As a design approach: Before planning anything—agenda, speakers, format, activities—answer these questions first: What needs to be crystal clear? What must matter to this specific audience (what tension are you resolving for them)? What should stick (what’s the one thing they should remember if they forget everything else)?

As a refinement tool: When you have too much content and no focus, use Clear, Matter, Stick to find the intention. What’s essential to the clarity? What actually matters to your audience versus what you just think is interesting? What will stick versus what’s just nice-to-have?

This mindset works for any event, program, or experience where ideas need to land, not evaporate. And if you need help applying it to your work, reach out—I’m building my practice around helping people design event programs that actually stick.

The Real Test

A week after someone experiences your program, can they explain what it was for? Can they tell someone else why it mattered? Do they remember anything that changed how they think or work?

If yes to all three, you’ve built something with a spine. That’s what separates programs that create change from ones that just take up time and budget.

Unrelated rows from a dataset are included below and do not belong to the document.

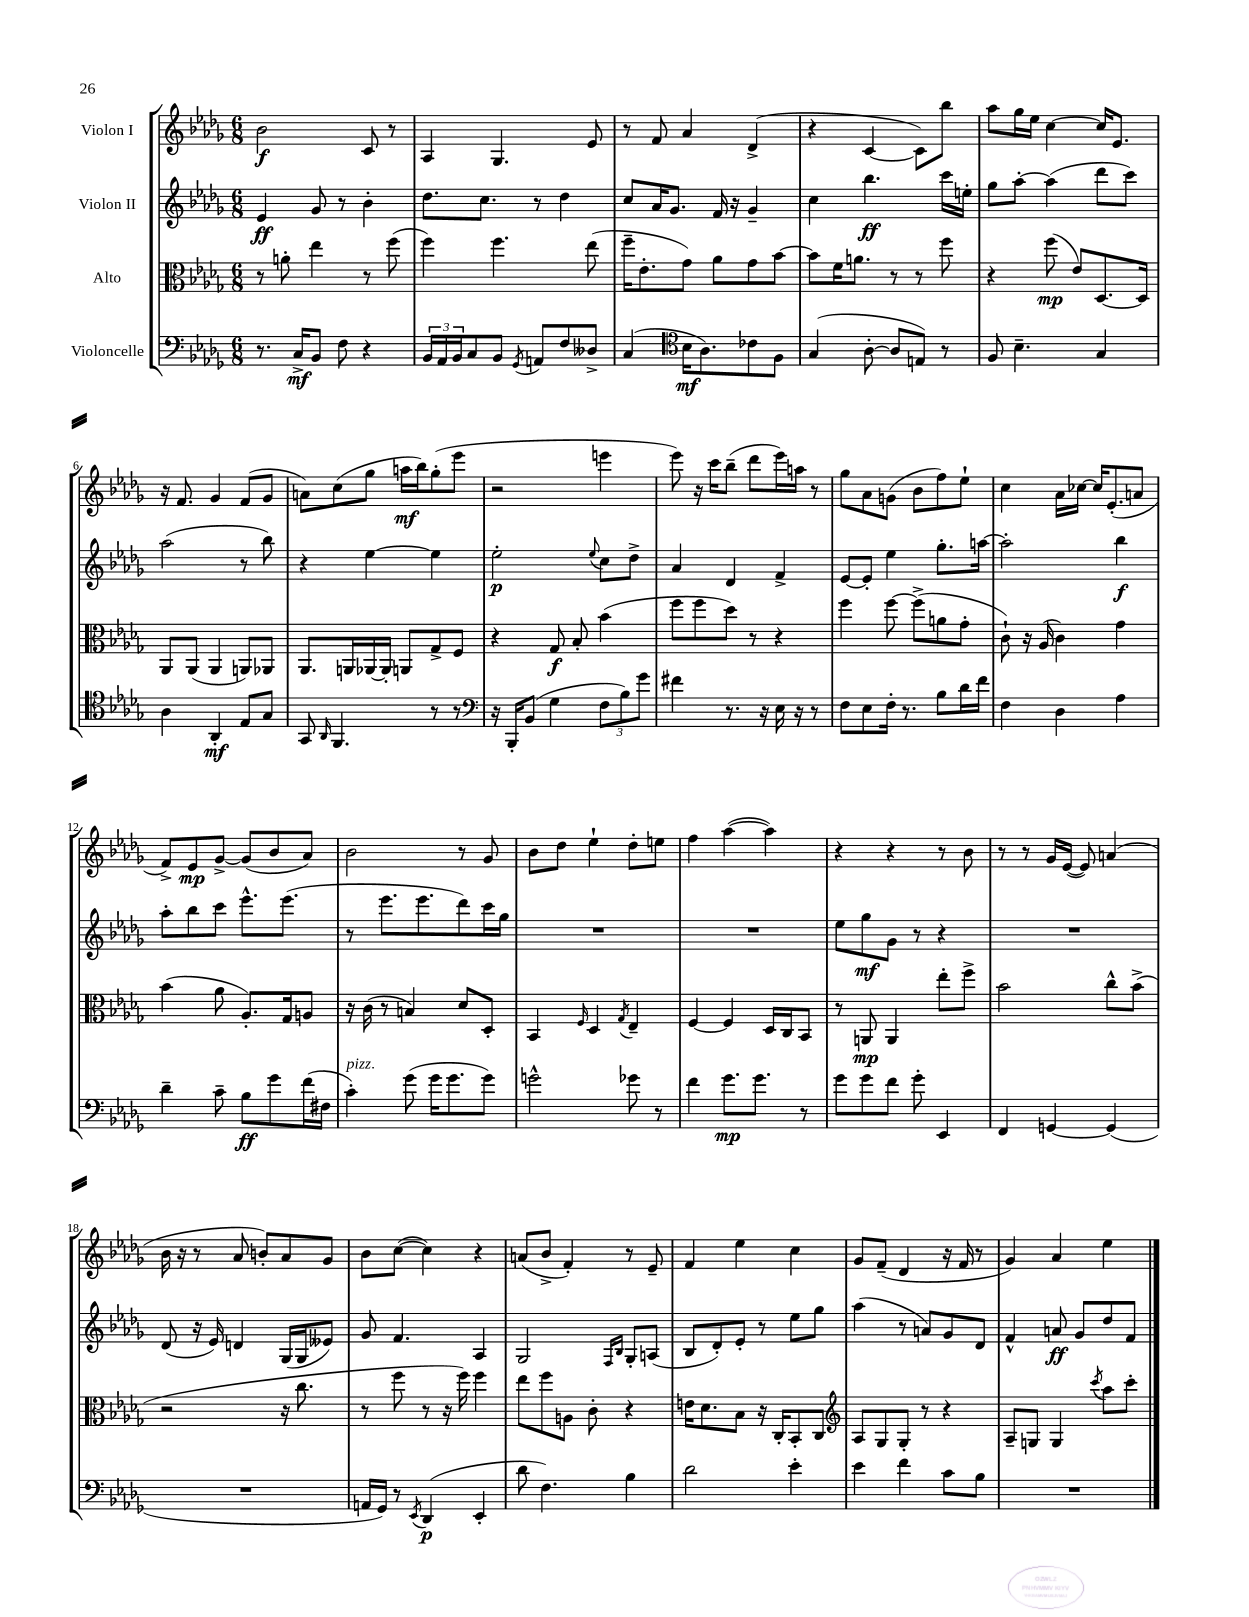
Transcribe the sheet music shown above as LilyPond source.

<<
\new StaffGroup <<
\new Staff = "s0" \with { instrumentName = "Violon I" } {
    \clef treble \key des \major \numericTimeSignature \time 6/8
    bes'2\f c'8 r8 |
    aes4 ges4. ees'8 |
    r8 f'8 aes'4 des'4->( |
    r4 c'4~ c'8) bes''8 |
    aes''8 ges''16 ees''16 c''4~ c''16 ees'8. |
    r16 f'8. ges'4 f'8( ges'8 |
    a'8) c''8( ges''8 a''16\mf bes''16) ges''8-.( ees'''8 |
    r2 e'''4 |
    ees'''8) r16 c'''16 bes''8--( des'''8 ees'''16) a''16 r8 |
    ges''8 aes'8 g'8( bes'8 f''8) ees''8-! |
    c''4 aes'16 ces''16~ ces''16 ees'8.-.( a'8 |
    f'8->) ees'8\mp ges'8~-> ges'8( bes'8 aes'8) |
    bes'2 r8 ges'8 |
    bes'8 des''8 ees''4-! des''8-. e''8 |
    f''4 aes''4~( aes''4) |
    r4 r4 r8 bes'8 |
    r8 r8 ges'16 ees'16~( ees'8) a'4( |
    bes'16 r16 r8 aes'8 b'8-.) aes'8 ges'8 |
    bes'8 c''8~( c''4) r4 |
    a'8( bes'8-> f'4-.) r8 ees'8-- |
    f'4 ees''4 c''4 |
    ges'8 f'8--( des'4 r16 f'16 r8 |
    ges'4) aes'4 ees''4 \bar "|." |
}
\new Staff = "s1" \with { instrumentName = "Violon II" } {
    \clef treble \key des \major \numericTimeSignature \time 6/8
    ees'4\ff ges'8 r8 bes'4-. |
    des''8. c''8. r8 des''4 |
    c''8 aes'16 ges'8. f'16 r16 ges'4-- |
    c''4 bes''4.\ff c'''16 e''16-. |
    ges''8 aes''8~-. aes''4( des'''8 c'''8) |
    aes''2( r8 bes''8) |
    r4 ees''4~ ees''4 |
    ees''2-.\p \appoggiatura { ees''8 } c''8 des''8-> |
    aes'4 des'4 f'4-> |
    ees'8~ ees'8-. ees''4 ges''8.-. a''16~ |
    a''2-. bes''4\f |
    aes''8-. bes''8 c'''8 ees'''8.-^ ees'''8.( |
    r8 ees'''8. ees'''8. des'''8) c'''16 ges''16 |
    R2. |
    R2. |
    ees''8 ges''8\mf ges'8 r8 r4 |
    R2. |
    des'8( r16 ees'16) d'4 ges16( ges16 eeses'8) |
    ges'8 f'4. aes4 |
    ges2 \grace { f16 bes16 } ges8-. a8( |
    bes8 des'8-.) ees'8-. r8 ees''8 ges''8 |
    aes''4( r8 a'8) ges'8 des'8 |
    f'4-^ a'8\ff ges'8 des''8 f'8 \bar "|." |
}
\new Staff = "s2" \with { instrumentName = "Alto" } {
    \clef alto \key des \major \numericTimeSignature \time 6/8
    r8 a'8-. ees''4 r8 f''8( |
    f''4) f''4. ees''8( |
    f''16-- ees'8.-. ges'8) aes'8 ges'8 bes'8~ |
    bes'8 f'16 a'8. r8 r8 f''8 |
    r4 f''8\mp( ees'8) des8.~ des16 |
    aes,8 aes,8( aes,4 a,8) aes,8 |
    aes,8. a,16 aes,16~ aes,16-. a,8 ges8-> f8 |
    r4 ges8\f bes8-. bes'4( |
    f''8 f''8 des''8) r8 r4 |
    f''4 f''8~ f''8->( a'8 ges'8-. |
    c'8-!) r16 aes16( c'4) ges'4 |
    bes'4( aes'8 aes8.-.) ges16 a8 |
    r16 c'16( r8 b4) des'8 des8-. |
    bes,4 \grace { f16 } des4 \acciaccatura { ges8 } ees4-- |
    f4~ f4 des16 c16 bes,8 |
    r8 a,8\mp a,4 ees''8-. f''8-> |
    bes'2 c''8-^ bes'8->( |
    r2 r16 c''8. |
    r8 f''8 r8 r16 f''16) f''4 |
    ees''8 f''8 a8 c'8-. r4 |
    e'16 des'8. bes8 r16 c16-. bes,8-. c8 |
    \clef treble aes8 ges8 ges8-. r8 r4 |
    aes8-- g8 g4 \acciaccatura { c'''8 } aes''8 c'''8-. \bar "|." |
}
\new Staff = "s3" \with { instrumentName = "Violoncelle" } {
    \clef bass \key des \major \numericTimeSignature \time 6/8
    r8. c16->\mf bes,8 f8 r4 |
    \tuplet 3/2 { bes,16 aes,16 bes,16 } c8 bes,8 \acciaccatura { ges,8 } a,8 f8 deses8-> |
    c4( \clef tenor bes16\mf aes8.) ces'8 f8 |
    ges4( aes8~-. aes8 e8) r8 |
    f8 bes4.-- ges4 |
    aes4 aes,4-.\mf ees8 ges8 |
    ges,8 \grace { aes,16 } f,4. r8 r8 |
    \clef bass r16 bes,,16-. bes,8( ges4 \tuplet 3/2 { f8 bes8) ges'8 } |
    fis'4 r8. r16 ees16 r16 r8 |
    f8 ees8 f16-. r8. bes8 des'16 f'16 |
    f4 des4 aes4 |
    des'4-- c'8-- bes8\ff ges'8 f'16( fis16 |
    c'4-.^\markup { \italic "pizz." }) ges'8( ges'16 ges'8. ges'8) |
    g'2-^ ges'8 r8 |
    f'4 ges'8.\mp ges'8. r8 |
    ges'8 ges'8 f'8 ges'8-. ees,4 |
    f,4 g,4~ g,4( |
    R2. |
    a,16 ges,16) r8 \acciaccatura { ees,8 } des,4\p( ees,4-. |
    des'8 f4.) bes4 |
    des'2 ees'4-. |
    ees'4 f'4 c'8 bes8 |
    R2. \bar "|." |
}
>>
>>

After nearly 30 years of conferences, I know this: Clear, Matter, Stick isn’t just about better communication. It’s about respecting people’s time, money, and attention enough to be intentional—and designing everything to serve that intention.

Go build something that lands. And if you ever find yourself adding “just one more thing,” ask yourself: does it serve the clarity? Does it matter to them? Will it stick?

(You’ll thank me later. And if you hide an Easter egg, send me a clue—I’m always up for a good hunt.)